Data items:

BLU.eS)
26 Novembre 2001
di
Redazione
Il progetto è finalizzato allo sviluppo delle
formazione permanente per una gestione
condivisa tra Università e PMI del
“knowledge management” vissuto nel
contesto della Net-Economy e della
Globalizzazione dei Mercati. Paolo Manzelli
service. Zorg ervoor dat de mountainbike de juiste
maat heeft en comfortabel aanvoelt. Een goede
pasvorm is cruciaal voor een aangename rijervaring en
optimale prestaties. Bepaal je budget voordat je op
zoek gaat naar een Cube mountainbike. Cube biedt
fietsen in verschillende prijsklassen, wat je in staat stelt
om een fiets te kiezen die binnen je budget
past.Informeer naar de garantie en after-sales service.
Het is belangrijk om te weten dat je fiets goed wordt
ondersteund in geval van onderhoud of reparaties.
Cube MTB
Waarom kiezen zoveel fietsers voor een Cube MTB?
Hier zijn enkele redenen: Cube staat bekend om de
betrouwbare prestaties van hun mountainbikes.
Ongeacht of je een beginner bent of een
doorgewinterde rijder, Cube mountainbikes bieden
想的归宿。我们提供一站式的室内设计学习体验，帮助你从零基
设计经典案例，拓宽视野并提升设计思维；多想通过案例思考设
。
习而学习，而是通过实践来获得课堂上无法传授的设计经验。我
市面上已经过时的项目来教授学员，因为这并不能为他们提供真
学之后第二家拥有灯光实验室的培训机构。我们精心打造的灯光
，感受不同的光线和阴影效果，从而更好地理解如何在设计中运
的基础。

--

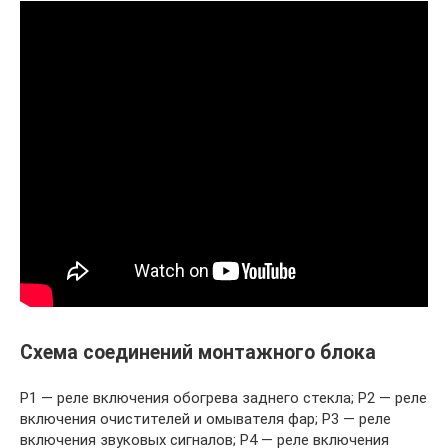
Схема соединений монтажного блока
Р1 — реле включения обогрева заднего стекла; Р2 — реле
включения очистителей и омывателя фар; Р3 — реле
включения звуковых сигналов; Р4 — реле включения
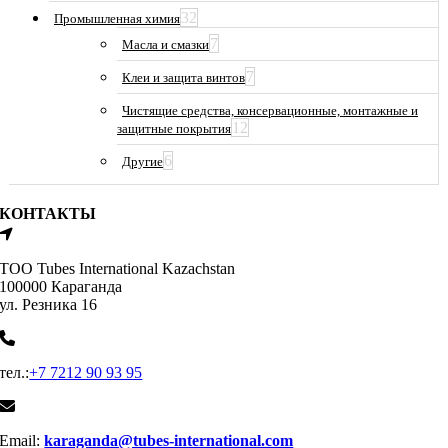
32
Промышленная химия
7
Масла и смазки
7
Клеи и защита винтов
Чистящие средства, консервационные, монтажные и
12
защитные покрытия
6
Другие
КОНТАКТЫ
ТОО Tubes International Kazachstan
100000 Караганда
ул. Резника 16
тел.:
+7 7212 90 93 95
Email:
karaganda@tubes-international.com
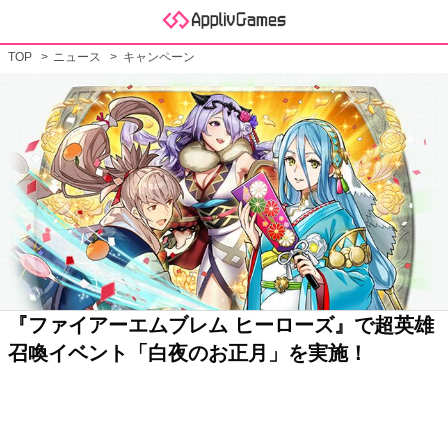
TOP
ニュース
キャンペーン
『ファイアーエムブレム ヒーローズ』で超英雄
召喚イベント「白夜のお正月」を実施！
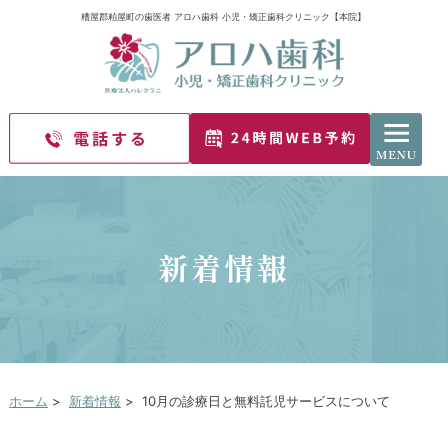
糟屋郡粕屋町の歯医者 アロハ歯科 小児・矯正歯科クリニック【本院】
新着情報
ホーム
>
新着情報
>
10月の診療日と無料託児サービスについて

--

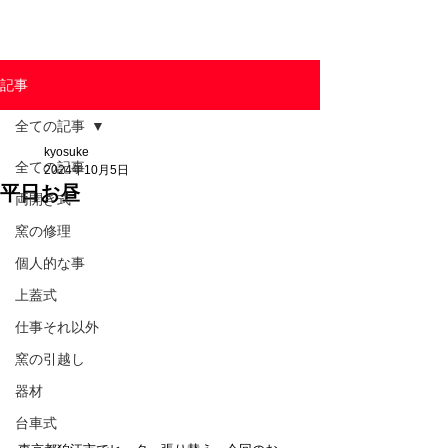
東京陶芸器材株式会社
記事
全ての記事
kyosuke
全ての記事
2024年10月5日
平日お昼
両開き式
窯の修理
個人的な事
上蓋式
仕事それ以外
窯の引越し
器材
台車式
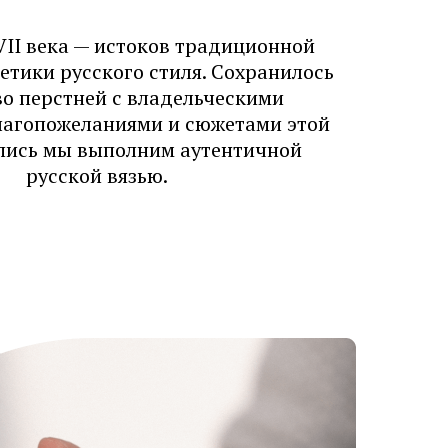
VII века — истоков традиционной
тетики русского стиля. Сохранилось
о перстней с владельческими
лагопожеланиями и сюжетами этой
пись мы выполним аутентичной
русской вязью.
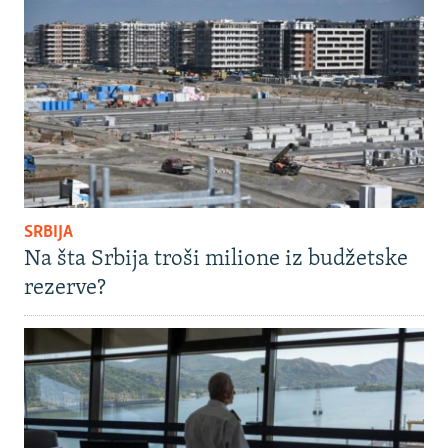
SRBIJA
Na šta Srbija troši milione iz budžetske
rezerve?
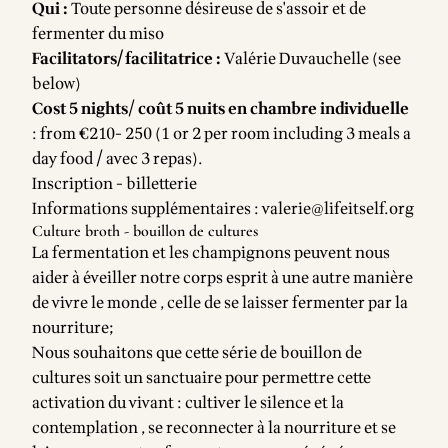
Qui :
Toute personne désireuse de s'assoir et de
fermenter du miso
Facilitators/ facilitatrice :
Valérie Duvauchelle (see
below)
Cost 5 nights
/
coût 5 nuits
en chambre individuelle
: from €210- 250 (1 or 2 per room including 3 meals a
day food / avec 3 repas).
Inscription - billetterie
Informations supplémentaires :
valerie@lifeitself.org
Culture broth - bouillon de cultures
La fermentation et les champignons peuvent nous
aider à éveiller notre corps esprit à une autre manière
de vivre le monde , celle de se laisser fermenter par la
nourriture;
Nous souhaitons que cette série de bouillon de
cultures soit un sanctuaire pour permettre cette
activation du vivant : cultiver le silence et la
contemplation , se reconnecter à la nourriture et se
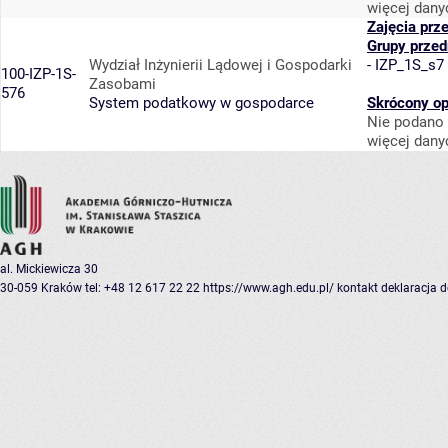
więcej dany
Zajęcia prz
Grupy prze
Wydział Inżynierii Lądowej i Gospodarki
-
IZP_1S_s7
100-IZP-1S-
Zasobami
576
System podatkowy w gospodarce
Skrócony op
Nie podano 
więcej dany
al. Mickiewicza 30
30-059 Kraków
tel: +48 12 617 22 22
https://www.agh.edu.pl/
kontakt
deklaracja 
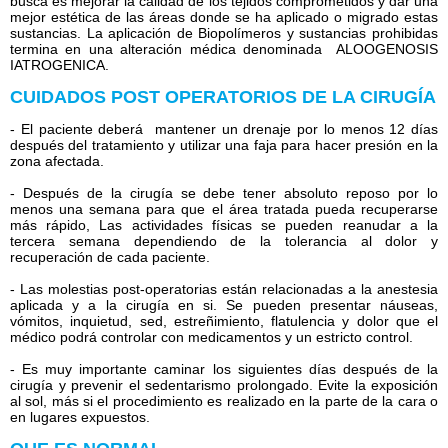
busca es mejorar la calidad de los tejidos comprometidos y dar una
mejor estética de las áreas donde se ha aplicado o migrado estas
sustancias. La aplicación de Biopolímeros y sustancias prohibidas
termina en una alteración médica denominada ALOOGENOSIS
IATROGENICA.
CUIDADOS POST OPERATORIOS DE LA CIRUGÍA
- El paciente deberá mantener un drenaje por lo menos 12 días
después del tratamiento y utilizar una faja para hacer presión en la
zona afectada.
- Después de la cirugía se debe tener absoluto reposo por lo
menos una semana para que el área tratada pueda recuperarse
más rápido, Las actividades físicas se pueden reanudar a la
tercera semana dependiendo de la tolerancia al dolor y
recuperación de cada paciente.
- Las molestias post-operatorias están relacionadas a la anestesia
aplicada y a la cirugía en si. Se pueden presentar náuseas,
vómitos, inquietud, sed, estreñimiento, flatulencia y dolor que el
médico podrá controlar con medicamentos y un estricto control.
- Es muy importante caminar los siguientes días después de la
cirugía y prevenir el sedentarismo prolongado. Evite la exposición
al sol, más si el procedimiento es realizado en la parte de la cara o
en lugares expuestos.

Assignment — The answer must consist of each line from the data that includes the string "включения".

Reply to the exercise —
Р1 — реле включения обогрева заднего стекла; Р2 — реле
включения очистителей и омывателя фар; Р3 — реле
включения звуковых сигналов; Р4 — реле включения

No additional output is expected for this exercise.